5 Comments
User's avatar
Mike Randolph's avatar

“LLMs ability to judge their own work remains remarkably bad” — that’s the load-bearing sentence in the whole post. Three years working the same problem from a different angle and the same finding keeps surfacing.

I’m starting to think this isn’t just an LLM problem. Any system judging from inside its own work has a built-in blind spot; LLMs just make the failure unusually easy to see.

Victualis's avatar

I think for a PhD you now need to do a lot more: stuff that would take years is now a few prompts away. In 2021 this was a PhD, now it's one small part of what's expected. But being able to, outside the academy, investigate in non-trivial detail any domain based on available data is exciting.

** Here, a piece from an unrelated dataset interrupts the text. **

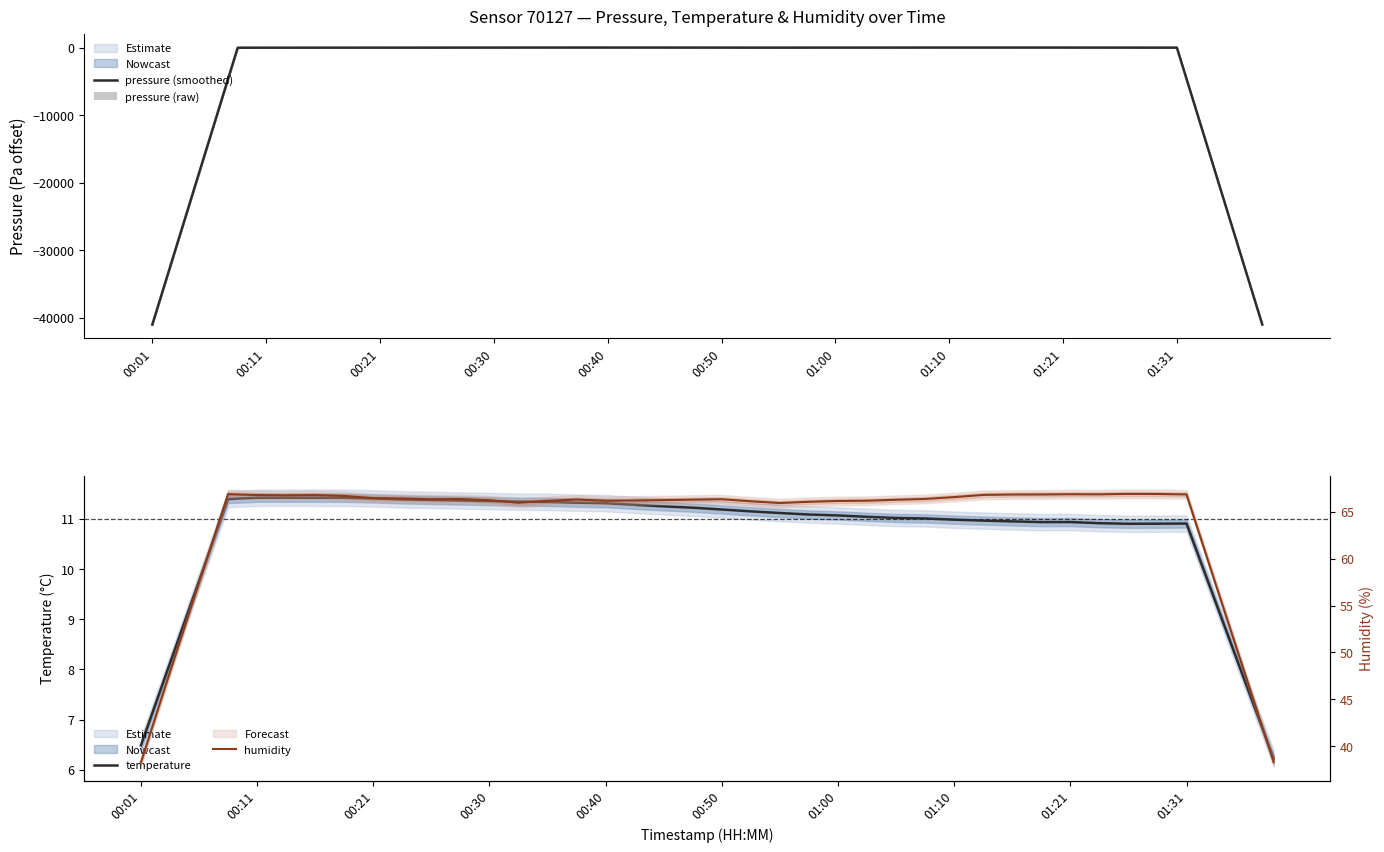

What is the minimum value shown in the chart?

-41011.5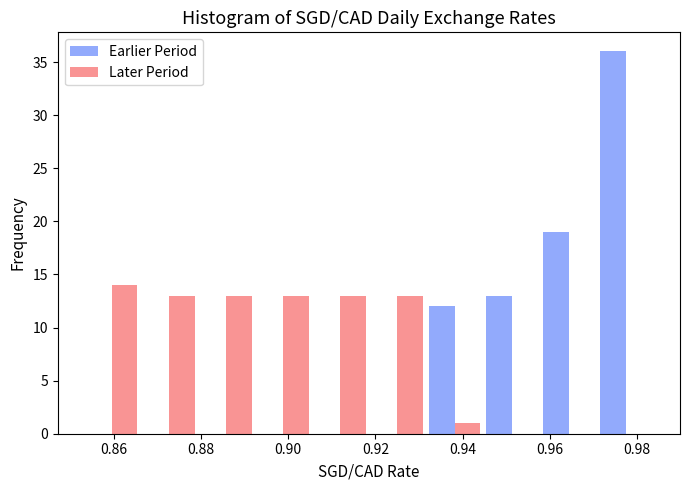

What is the height of the Earlier Period bar covering 0.970 to 0.984 on the x-axis? Neither the bar edges nor the heights are printed on the chart, so give them approximately, as read against the axes.

36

Thanks for sharing your inspiring experience!

Rohit Krishnan's avatar

You're right. But then it's an essay sir, about what one can do now, with a cheeky subtitle.

Goutham Kurra's avatar

This is cool and inspiring. I'm really excited about generally curious people using AI to play armchair vibe scientists, and maybe there will be a real discovery or two amidst all the fun and exploration. And what's the worst that can happen - ArXiv gets filled up with slop-science articles that are then recursively used to train the next models? :-)

Rapa-Nui's avatar

Come on man. That second graph (dot plot) would make Nassim Taleb have a meltdown. You can't draw strong conclusions when a trend is driven by a single outlier, even when you have a reasonable hypothesis (which you do).